### 作業一覧
(a) 下の行データで、「to the students」を含む行から「fis8 fis8 a4」を含む行までを、両端の行も含めて一字一句そのまま打ち直してもらえますか？
(b) 下にある光周波数コムの文章について、最後の文のあとに続く内容を書いてもらえますか？
══ 原文抜粋
説明

光周波数コム発生方法、光周波数コム発生装置及び高密度波長多重送信システム

【課題】 チャンネル間隔を拡大した多波長レーザーを生成する。
【解決手段】 光周波数コム発生器12は、レーザー光源11から入射されるレーザー光をファブリ・ペロー共振器内で変調周波数fmの変調信号で変調することにより、上記変調周波数fmの周波数間隔の光周波数コムを生成し、上記変調周波数の整数倍に一致した自由スペクトル域(FSR:Free spectral range)を持つファブリ・ペローフィルタ13を通すことにより、上記変調周波数の整数倍の周波数間隔の光周波数コムを生成する。

【発明の詳細な説明】
【技術分野】
【0001】
本発明は、光周波数コム発生方法、光周波数コム発生装置及びこの光周波数コム発生装置を用いた高密度波長多重(DWDM:Dense wavelength division multiplexing)送信システムに関する。
【背景技術】
【0002】
現在の光通信ネットワークは、通信容量を増大させるため一本の光ファイバに波長の異なる多くのチャネルを一括して伝送するDWDM通信システムが利用されている。このようなDWDMシステムは、International Telecommunication Unit(ITU)と呼ばれる規格に定められた周波数に一致する一定周波数間隔(ITUグリッド)の光源を必要とする。例えば、Cバンドと呼ばれる波長帯域は周波数191THzから195THzまでで、この周波数帯域に100GHz間隔で50チャネルや50GHz間隔で100チャネル、または25GHz間隔で200チャネルの光源を用意して伝送を行う。
【0003】
また、光周波数を高精度に測定する場合に光周波数コム発生器(Optical Frequency Comb Generator)が使用されている。
【0004】
光周波数コム発生器は、入射したレーザー光のサイドバンドを等周波数間隔毎に数百本発生させるもので、発生されるサイドバンドの周波数安定度はもとのレーザー光のそれとほぼ同等である。
════
══ 表示データ
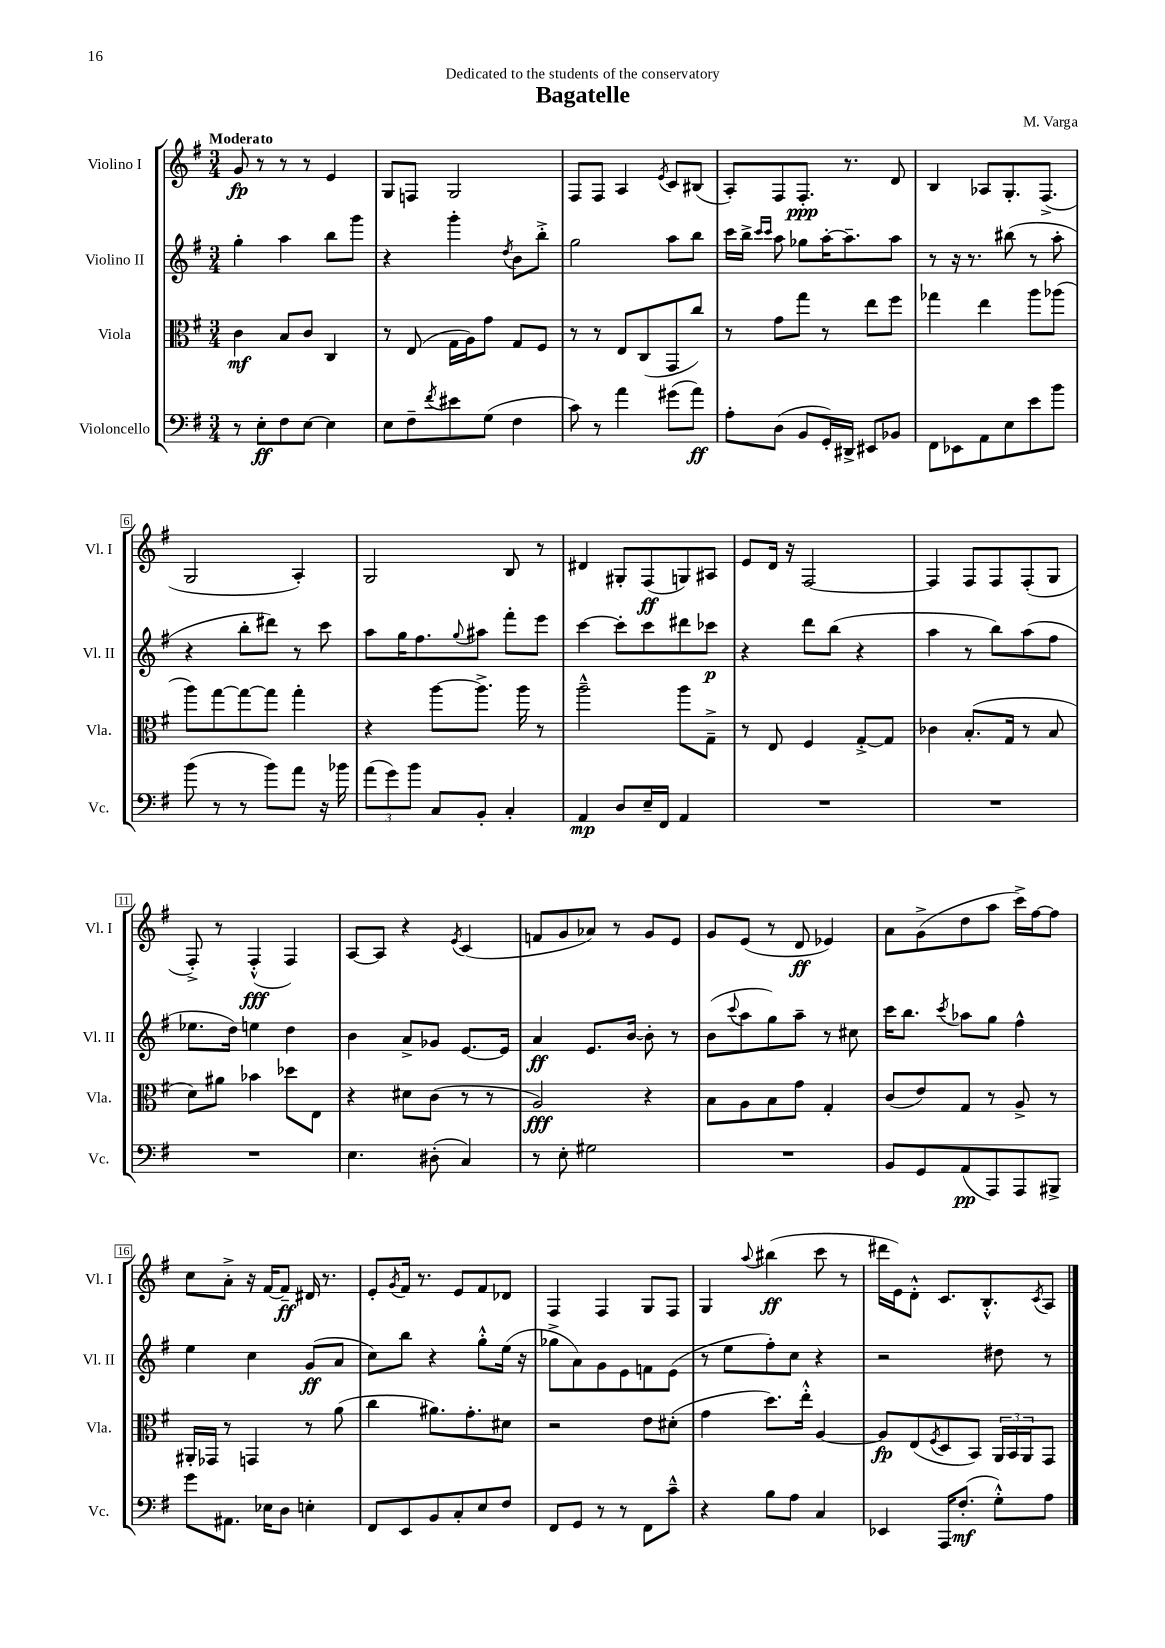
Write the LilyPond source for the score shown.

\header { title = "Bagatelle" composer = "M. Varga" dedication = "Dedicated to the students of the conservatory" }
<<
\new StaffGroup <<
\new Staff = "s0" \with { instrumentName = "Violino I" shortInstrumentName = "Vl. I" } {
    \clef treble \key g \major \numericTimeSignature \time 3/4 \tempo "Moderato"
    g'8\fp r8 r8 r8 e'4 |
    g8 f8 g2 |
    fis8 fis8 a4 \acciaccatura { e'8 } c'8 bis8( |
    a8-.) fis8 fis8.-.\ppp r8. d'8 |
    b4 aes8 g8.-. fis8.->( |
    g2 a4-.) |
    g2 b8 r8 |
    dis'4 gis8-. fis8\ff( g8) ais8 |
    e'8 d'16 r16 fis2~ |
    fis4 fis8 fis8 fis8-.( g8 |
    fis8-.->) r8 fis4-.-^\fff( fis4) |
    a8~ a8 r4 \acciaccatura { e'8 } c'4( |
    f'8 g'8 aes'8) r8 g'8 e'8 |
    g'8 e'8( r8 d'8\ff ees'4) |
    a'8 g'8->( d''8 a''8 c'''16->) fis''16~ fis''8 |
    c''8 a'8-.-> r16 fis'16~ fis'8--\ff dis'16 r8. |
    e'8-. \acciaccatura { g'8 } fis'16 r8. e'8 fis'8 des'8 |
    fis4 fis4 g8 fis8 |
    g4 \appoggiatura { a''8 } bis''4\ff( c'''8 r8 |
    dis'''16 e'16) d'8-.-^ c'8. b8.-.-^ \acciaccatura { c'8 } a8 \bar "|." |
}
\new Staff = "s1" \with { instrumentName = "Violino II" shortInstrumentName = "Vl. II" } {
    \clef treble \key g \major \numericTimeSignature \time 3/4
    g''4-. a''4 b''8 g'''8 |
    r4 g'''4-. \acciaccatura { d''8 } b'8 b''8-.-> |
    g''2 a''8 b''8 |
    c'''16 b''16-> \grace { c'''16 c'''16 } a''8 ges''8 a''16~-. a''8.-- a''8 |
    r8 r16 r8. bis''8( r8 a''8-. |
    r4 b''8-. dis'''8) r8 c'''8 |
    a''8 g''16 fis''8. \appoggiatura { g''8 } ais''8 fis'''8-. e'''8 |
    c'''4~ c'''8-. c'''8 dis'''8 ces'''8\p |
    r4 d'''8 b''8( r4 |
    a''4 r8 b''8) a''8( fis''8 |
    ees''8. d''16) e''4 d''4 |
    b'4 a'8-> ges'8 e'8.~ e'16 |
    a'4\ff e'8. b'16~ b'8-. r8 |
    b'8( \appoggiatura { c'''8 } a''8 g''8) a''8-- r8 cis''8 |
    c'''16 b''8. \acciaccatura { c'''8 } aes''8 g''8 fis''4-^ |
    e''4 c''4 g'8\ff( a'8 |
    c''8) b''8 r4 g''8-.-^ e''16( r16 |
    ges''8-> a'8) g'8 e'8 f'8 e'8( |
    r8 e''8 fis''8-.) c''8 r4 |
    r2 dis''8 r8 \bar "|." |
}
\new Staff = "s2" \with { instrumentName = "Viola" shortInstrumentName = "Vla." } {
    \clef alto \key g \major \numericTimeSignature \time 3/4
    c'4\mf b8 c'8 c4 |
    r8 e8( g16 a16) g'8 g8 fis8 |
    r8 r8 e8 c8( g,8 c''8) |
    r8 g'8 g''8 r8 e''8 fis''8 |
    ges''4 e''4 a''8 aes''8( |
    a''8) g''8~ g''8~ g''8 g''4-. |
    r4 a''8~ a''8.-> a''16 r8 |
    a''2---^ a''8 g8---> |
    r8 e8 fis4 g8~-.-> g8 |
    ces'4 b8.-.( g16 r8 b8 |
    d'8) ais'8 bes'4 des''8 e8 |
    r4 dis'8 c'8( r8 r8 |
    a2\fff) r4 |
    b8 a8 b8 g'8 g4-. |
    c'8( e'8) g8 r8 a8-> r8 |
    ais,16-. ges,16 r8 g,4 r8 a'8( |
    c''4 ais'8.) g'8.-. dis'8 |
    r2 e'8 dis'8-.( |
    g'4 d''8.) e''16-.-^ a4~ |
    a8\fp e8( \acciaccatura { fis8 } d8 b,8) \tuplet 3/2 { a,16 b,16 a,16 } g,8 \bar "|." |
}
\new Staff = "s3" \with { instrumentName = "Violoncello" shortInstrumentName = "Vc." } {
    \clef bass \key g \major \numericTimeSignature \time 3/4
    r8 e8-.\ff fis8 e8~ e4 |
    e8 fis8-- \acciaccatura { fis'8 } eis'8 g8( fis4 |
    c'8) r8 a'4 gis'8( a'8\ff) |
    a8-. d8( b,8 g,16-.) dis,16-> eis,8 bes,8 |
    fis,8 ees,8 a,8 e8 e'8 b'8 |
    b'8( r8 r8 b'8) a'8 r16 bes'16 |
    \tuplet 3/2 { a'8( g'8) b'8 } c8 b,8-. c4-. |
    a,4\mp d8 e16-- fis,16 a,4 |
    R2. |
    R2. |
    R2. |
    e4. dis8-.( c4) |
    r8 e8-. gis2 |
    R2. |
    b,8 g,8 a,8\pp( a,,8) a,,8 bis,,8-> |
    g'8 ais,8. ees16 d8 e4-. |
    fis,8 e,8 b,8 c8-. e8 fis8 |
    fis,8 g,8 r8 r8 fis,8 c'8---^ |
    r4 b8 a8 c4 |
    ees,4 a,,16 fis8.-.\mf( g8-.-^) a8 \bar "|." |
}
>>
>>
\layout { \context { \Score \override BarNumber.stencil = #(make-stencil-boxer 0.1 0.3 ly:text-interface::print) } }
════
### 作業結果
(a)
\header { title = "Bagatelle" composer = "M. Varga" dedication = "Dedicated to the students of the conservatory" }
<<
\new StaffGroup <<
\new Staff = "s0" \with { instrumentName = "Violino I" shortInstrumentName = "Vl. I" } {
    \clef treble \key g \major \numericTimeSignature \time 3/4 \tempo "Moderato"
    g'8\fp r8 r8 r8 e'4 |
    g8 f8 g2 |
    fis8 fis8 a4 \acciaccatura { e'8 } c'8 bis8( |

(b)
【0005】
そこで、光周波数コム発生器により発生したサイドバンドは、WDM通信用の周波数基準として用いたり、光の差周波数測定に用いている。
【0006】
光周波数コム発生器を用いた光の差周波数測定では、光検出器の帯域よりもはるかに大きな差周波数であっても、サイドバンドとのビート信号によって差周波数を正確に測ることができる。すなわち、サイドバンドと被測定レーザー光をヘテロダイン検波することにより、数THzに亘る広帯域なヘテロダイン検波系を構築することができる2つのレーザー光をヘテロダイン検波してその差周波数を測定する場合、その帯域は受光素子の帯域で制限され、おおむね数十GHz程度であるので、光周波数コム発生器を用いて広帯域なヘテロダイン検波系を構築するようにしている(例えば、特許文献1参照)。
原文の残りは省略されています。